I want to be able to save this value as YYYY-MM-DD HH:MM into variable called process_last_run.
Basically read the variable in the beginning of the run and write to it in the end of the dag. This variable indicates what was the running time of the last dag.
How can I do that?
You can do this with the macro execution_date. However be advised that this is a poorly named concept in airflow. It represents the beginning of a scheduled interval period. It will not change within the same dag-run, even if the task is re-run manually. It's there to support idempotent data updates. Which frankly is the optimal way to approach data pipelines. In your case though you said elsewhere that your data fetching api takes a start date and provides all the data up to current, which isn't conducive to being processed idempotently, though you could throw away data after a cut off specified.
So instead you might just take the date after your processing of data has completed, and store that for later. You can store into an Airflow Variable. You might note though that the time you get out of a date command shown below is going to be later then the last time of the data you might have gotten from within your process_data api call for all data from a start date. So it might be better if your processing step outputs the actual last date and time of the data processed as the last line of stdout (which is captured by BashOperator for xcom).
E.G.
from airflow.models import Variable, DAG
from datetime import datetime
def pyop_fun(**context):
# You could have used execution_date here and in the next operator
# to make the operator rerun safe.
# date_string = context['execution_date'].strftime('%Y-%m-%d %H:%M')

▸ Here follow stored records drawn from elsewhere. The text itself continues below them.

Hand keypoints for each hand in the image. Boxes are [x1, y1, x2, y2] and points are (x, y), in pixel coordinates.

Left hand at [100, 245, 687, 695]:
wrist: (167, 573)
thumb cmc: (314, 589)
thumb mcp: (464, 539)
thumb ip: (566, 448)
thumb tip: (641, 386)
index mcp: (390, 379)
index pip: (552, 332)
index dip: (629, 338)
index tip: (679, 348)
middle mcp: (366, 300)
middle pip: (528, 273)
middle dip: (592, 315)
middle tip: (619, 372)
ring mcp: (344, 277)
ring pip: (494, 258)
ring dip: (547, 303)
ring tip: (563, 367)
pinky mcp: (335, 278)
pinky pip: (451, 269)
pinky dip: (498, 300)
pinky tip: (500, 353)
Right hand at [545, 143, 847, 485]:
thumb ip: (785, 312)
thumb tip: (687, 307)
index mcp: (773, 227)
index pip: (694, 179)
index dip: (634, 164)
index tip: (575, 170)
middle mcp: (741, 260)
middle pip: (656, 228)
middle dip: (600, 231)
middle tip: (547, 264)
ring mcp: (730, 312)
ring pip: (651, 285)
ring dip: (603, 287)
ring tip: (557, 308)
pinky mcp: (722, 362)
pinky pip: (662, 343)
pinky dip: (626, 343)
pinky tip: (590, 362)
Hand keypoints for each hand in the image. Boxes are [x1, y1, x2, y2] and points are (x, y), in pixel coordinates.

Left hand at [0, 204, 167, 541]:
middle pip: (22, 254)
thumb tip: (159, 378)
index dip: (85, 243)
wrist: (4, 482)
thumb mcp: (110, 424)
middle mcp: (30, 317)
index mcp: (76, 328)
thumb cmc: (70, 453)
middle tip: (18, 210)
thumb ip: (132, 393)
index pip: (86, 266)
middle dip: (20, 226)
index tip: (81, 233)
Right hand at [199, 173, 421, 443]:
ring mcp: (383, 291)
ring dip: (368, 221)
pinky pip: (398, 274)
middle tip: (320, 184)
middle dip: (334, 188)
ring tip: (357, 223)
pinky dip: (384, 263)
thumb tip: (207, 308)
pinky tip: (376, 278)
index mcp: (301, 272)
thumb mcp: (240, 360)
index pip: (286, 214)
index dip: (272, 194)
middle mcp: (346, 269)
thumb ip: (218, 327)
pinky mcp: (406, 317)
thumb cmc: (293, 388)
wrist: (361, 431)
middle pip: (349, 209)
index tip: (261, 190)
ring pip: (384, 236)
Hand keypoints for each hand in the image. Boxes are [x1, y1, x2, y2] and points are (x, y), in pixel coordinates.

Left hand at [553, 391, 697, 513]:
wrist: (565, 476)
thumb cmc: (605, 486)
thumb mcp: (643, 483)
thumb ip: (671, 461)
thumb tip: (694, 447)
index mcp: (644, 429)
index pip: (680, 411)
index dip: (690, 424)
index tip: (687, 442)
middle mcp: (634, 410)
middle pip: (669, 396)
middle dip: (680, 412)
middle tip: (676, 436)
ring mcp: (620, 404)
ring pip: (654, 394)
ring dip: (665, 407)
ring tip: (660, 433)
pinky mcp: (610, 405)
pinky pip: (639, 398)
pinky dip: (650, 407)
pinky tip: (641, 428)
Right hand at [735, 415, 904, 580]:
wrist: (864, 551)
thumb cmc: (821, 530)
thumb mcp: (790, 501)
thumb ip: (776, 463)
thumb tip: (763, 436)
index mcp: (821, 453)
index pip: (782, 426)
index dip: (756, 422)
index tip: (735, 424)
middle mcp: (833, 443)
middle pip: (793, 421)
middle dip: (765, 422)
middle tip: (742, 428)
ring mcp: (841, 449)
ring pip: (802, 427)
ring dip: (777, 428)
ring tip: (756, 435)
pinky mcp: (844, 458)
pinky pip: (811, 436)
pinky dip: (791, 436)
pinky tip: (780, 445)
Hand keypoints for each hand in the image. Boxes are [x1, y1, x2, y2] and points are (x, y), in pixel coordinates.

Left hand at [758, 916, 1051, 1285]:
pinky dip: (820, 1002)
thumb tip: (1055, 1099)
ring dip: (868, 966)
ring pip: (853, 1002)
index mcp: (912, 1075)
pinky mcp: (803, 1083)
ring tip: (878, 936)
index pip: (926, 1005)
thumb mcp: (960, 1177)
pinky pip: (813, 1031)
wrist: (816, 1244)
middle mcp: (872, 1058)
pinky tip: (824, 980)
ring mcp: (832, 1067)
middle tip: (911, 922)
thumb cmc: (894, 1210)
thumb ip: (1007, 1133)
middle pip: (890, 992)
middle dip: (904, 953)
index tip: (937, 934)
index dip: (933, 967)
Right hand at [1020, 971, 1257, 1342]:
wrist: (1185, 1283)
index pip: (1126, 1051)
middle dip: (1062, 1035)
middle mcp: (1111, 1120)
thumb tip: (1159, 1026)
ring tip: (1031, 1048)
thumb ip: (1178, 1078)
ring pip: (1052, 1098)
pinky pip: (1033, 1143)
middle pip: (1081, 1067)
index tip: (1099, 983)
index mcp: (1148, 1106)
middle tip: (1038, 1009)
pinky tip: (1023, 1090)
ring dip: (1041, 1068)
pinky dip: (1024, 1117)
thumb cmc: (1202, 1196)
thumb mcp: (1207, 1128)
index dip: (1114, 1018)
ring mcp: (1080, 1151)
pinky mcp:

# But elsewhere you said your api is always giving you the up-to-the-minute data.
# So maybe getting the date from the prior task would work better for you.
Variable.set(
'process_last_run',
context['task_instance'].xcom_pull(task_ids='process_data')
with dag as DAG(…):
pyop = PythonOperator(
task_id='set_process_last_run',
callable=pyop_fun,
provide_context=True, …)
shop = BashOperator(
task_id='process_data',
bash_command='''
process_data "{{var.value.process_last_run}}";
date -u +%Y-%m-%d\ %H:%M''',
xcom_push=True, …)
shop >> pyop
# Because the last output line of a BashOperator is pushed into xcom for that
# task id with the default key, it can be pulled by the PythonOperator and
# stored in a variable.
There's an {{ execution_date }} variable in Jinja you can use to get the execution date for the current DAG run.
More info: Airflow - Macros
If you're looking to track something like start time or end time of execution or duration (in seconds) of a particular task instance, that info is stored in the TaskInstance model.
class TaskInstance(Base, LoggingMixin):
...
start_date = Column(UtcDateTime)
end_date = Column(UtcDateTime)
duration = Column(Float)
https://github.com/apache/incubator-airflow/blob/4c30d402c4cd57dc56a5d9dcfe642eadc77ec3ba/airflow/models.py#L877-L879
Also, if you wanted to compute the running time of the entire DAG, you could get that from querying the Airflow metadata database around these fields for a particular DAG run.
If you're doing this in your Python code already, you can access the execution_date field on the task instance itself as well instead of using the template layer.
Variables
You can write to and read from Airflow Variables like so:
Variable.set('my_key', 'some value')
my_val = Variable.get('my_key')
You can also perform CRUD operations on variables with the CLI.
Stats
Another thing you might keep in mind if you find yourself working with stats like task duration a lot is Airflow's StatsD integration which gathers metrics on Airflow itself at execution time. You can have these metrics go into a push-based system like StatsD itself, or into a pull-based system like Prometheus / Grafana by using statsd_exporter.